A 16-room mansion of the Belle Époque period, Villa Nellcôte’s opulent baroque interiors were described by Richards to have looked as though they had been designed for “bloody Marie Antoinette”. In these gilded rooms, the rock stars lounged topless on shabby seventies armchairs. For interiors designed to exhibit the wealth and station of their occupants, the indifference of the celebrities in the photographs is striking.
“Upstairs, it was fantastic – like Versailles”, said Keith Richards. “But down there… it was Dante’s Inferno.” Downstairs was the basement, used to record the album. The house had once been used as a Nazi Gestapo headquarters in the 1940s and in the cellar, the heating vents were shaped like swastikas. Richards was apparently highly intrigued by the mansion’s sinister history, but told a visitor “It's OK. We're here now.”
During the Stones’ tenancy, the cellar was soundproofed with cheap carpets and the mobile studio had been driven from England. Illegal power lines from the French railway system over the road juiced their instruments. When they overheated, they rehearsed with their trousers off.
A carnival of characters drifted through the villa, including Bobby Keys, the sax player who taught Keith Richards the joys of throwing furniture out of windows; a drug dealer who brought his children, along with his cocaine supply; record execs; engineers; family members; lovers; groupies; wasters and journalists. A guy lived on the front lawn in a tepee. Writer Robert Greenfield recalls, “People appeared, disappeared, no one had a last name, you didn't know who anybody was.”
While the band continued their irregular recording in the cellar, the time at Nellcôte passed in a hazed, concealed enchantment. "There wasn't really any pattern, that wasn't the way they rolled," remembers Gretchen Carpenter, a visitor to the house. Ultimately, the spell ended with a police drugs bust, which prompted the band’s departure to the States where they worked to make sense of the Nellcôte tapes.
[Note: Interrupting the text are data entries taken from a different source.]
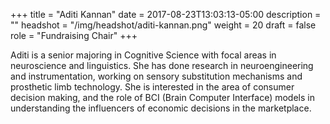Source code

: +++
title = "Aditi Kannan"
date = 2017-08-23T13:03:13-05:00
description = ""
headshot = "/img/headshot/aditi-kannan.png"
weight = 20
draft = false
role = "Fundraising Chair"
+++

Aditi is a senior majoring in Cognitive Science with focal areas in neuroscience and linguistics. She has done research in neuroengineering and instrumentation, working on sensory substitution mechanisms and prosthetic limb technology. She is interested in the area of consumer decision making, and the role of BCI (Brain Computer Interface) models in understanding the influencers of economic decisions in the marketplace.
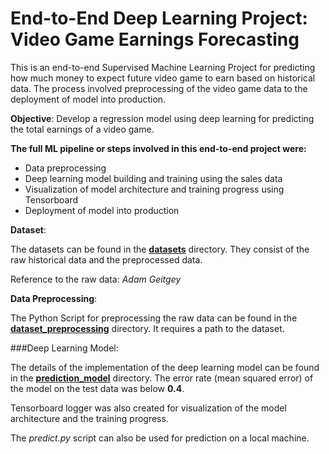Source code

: # End-to-End Deep Learning Project: Video Game Earnings Forecasting

This is an end-to-end Supervised Machine Learning Project for predicting how much money to expect future video game
to earn based on historical data. The process involved preprocessing of the video game data to the deployment of
model into production. 

**Objective**: Develop a regression model using deep learning for predicting the total 
earnings of a video game. 

**The full ML pipeline or steps involved in this end-to-end project were:**
 - Data preprocessing
 - Deep learning model building and training using the sales data
 - Visualization of model architecture and training progress using Tensorboard
 - Deployment of model into production 


**Dataset**:

The datasets can be found in the <i class="icon-cog"></i> **[datasets](https://github.com/emmanuelaboah/Machine-Learning-and-Data-Science/tree/master/sales%20forecasting/datasets)**
directory. They consist of the raw historical data and the preprocessed data.

Reference to the raw data: *Adam Geitgey*

**Data Preprocessing**:

The Python Script for preprocessing the raw data can be found in the 
<i class="icon-cog"></i> **[dataset_preprocessing](https://github.com/emmanuelaboah/Machine-Learning-and-Data-Science/tree/master/sales%20forecasting/dataset_preprocessing)**
directory. It requires a path to the dataset.

###Deep Learning Model:

The details of the implementation of the deep learning model can be found in 
the <i class="icon-cog"></i> **[prediction_model](https://github.com/emmanuelaboah/Machine-Learning-and-Data-Science/blob/master/sales%20forecasting/prediction_model/model.py)**
directory. The error rate (mean squared error) of the model on the test data was
below **0.4**.

Tensorboard logger was also created for visualization of the model 
architecture and the training progress.

The *predict.py* script can also be used for prediction on a local machine.



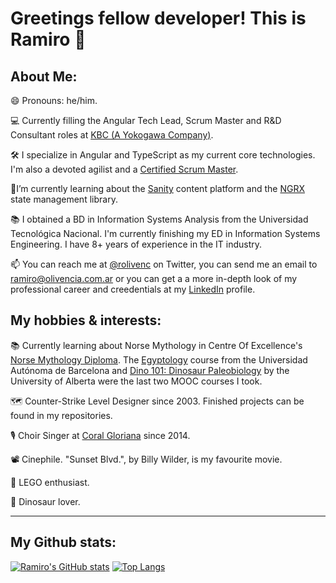 # Greetings fellow developer! This is Ramiro 👋

<!--
**rolivencia/rolivencia** is a ✨ _special_ ✨ repository because its `README.md` (this file) appears on your GitHub profile.

Here are some ideas to get you started:

- 🌱 I’m currently learning ...
- 👯 I’m looking to collaborate on ...
- 🤔 I’m looking for help with ...
- 💬 Ask me about ...
- 📫 How to reach me: ...
- 😄 Pronouns: ...
- ⚡ Fun fact: ...
-->

## About Me:
😄 Pronouns: he/him.

💻 Currently filling the Angular Tech Lead, Scrum Master and R&D Consultant roles at [KBC (A Yokogawa Company)](https://www.kbc.global/).

🛠️ I specialize in Angular and TypeScript as my current core technologies. I'm also a devoted agilist and a [Certified Scrum Master](https://github.com/rolivencia/rolivencia/blob/main/csm-certificate.pdf). 

🌱I’m currently learning about the [Sanity](https://sanity.io) content platform and the [NGRX](https://ngrx.io/) state management library. 

📚 I obtained a BD in Information Systems Analysis from the Universidad Tecnológica Nacional. I'm currently finishing my ED in Information Systems Engineering. I have 8+ years of experience in the IT industry.

📫 You can reach me at [@rolivenc](https://twitter.com/rolivenc) on Twitter, you can send me an email to [ramiro@olivencia.com.ar](mailto:ramiro@olivencia.com.ar) or you can get a a more in-depth look of my professional career and creedentials at my [LinkedIn](https://www.linkedin.com/in/rolivencia/) profile.

## My hobbies & interests:

📚 Currently learning about Norse Mythology in Centre Of Excellence's [Norse Mythology Diploma](https://www.centreofexcellence.com/course/norse-mythology-diploma). The [Egyptology](https://es.coursera.org/learn/egypt) course from the Universidad Autónoma de Barcelona and [Dino 101: Dinosaur Paleobiology](https://es.coursera.org/learn/dino101?) by the University of Alberta were the last two MOOC courses I took.

🗺️ Counter-Strike Level Designer since 2003. Finished projects can be found in my repositories.

🎙️️ Choir Singer at [Coral Gloriana](https://www.youtube.com/channel/UCA0O1r-yInmktEcVwjDKnrw) since 2014.

📽️ Cinephile. "Sunset Blvd.", by Billy Wilder, is my favourite movie.

🧱 LEGO enthusiast.

🦖 Dinosaur lover.

-----

## My Github stats:

[![Ramiro's GitHub stats](https://github-readme-stats.vercel.app/api?username=rolivencia)](https://github.com/anuraghazra/github-readme-stats) [![Top Langs](https://github-readme-stats.vercel.app/api/top-langs/?username=rolivencia&hide=php)](https://github.com/anuraghazra/github-readme-stats)


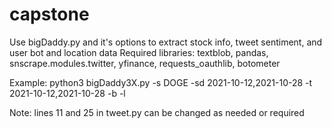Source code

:# capstone

Use bigDaddy.py and it's options to extract stock info, tweet sentiment, and user bot and location data
Required libraries: textblob, pandas, snscrape.modules.twitter, yfinance, requests_oauthlib, botometer

Example: python3 bigDaddy3X.py -s DOGE -sd 2021-10-12,2021-10-28 -t 2021-10-12,2021-10-28 -b -l

Note: lines 11 and 25 in tweet.py can be changed as needed or required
Today, this infamous house is cloaked in mystery. It is presently owned by a wealthy Russian, who bought it for €100 million in 2005. Visitors are not welcome. The curious may flock to take photos outside the gates, but are shouted away by guards. Many stories emerged from those 6 months, but the truth is now concealed behind closed doors. It’s a fitting end to the story: the time the Stones spent there has passed into ambiguity, and legend.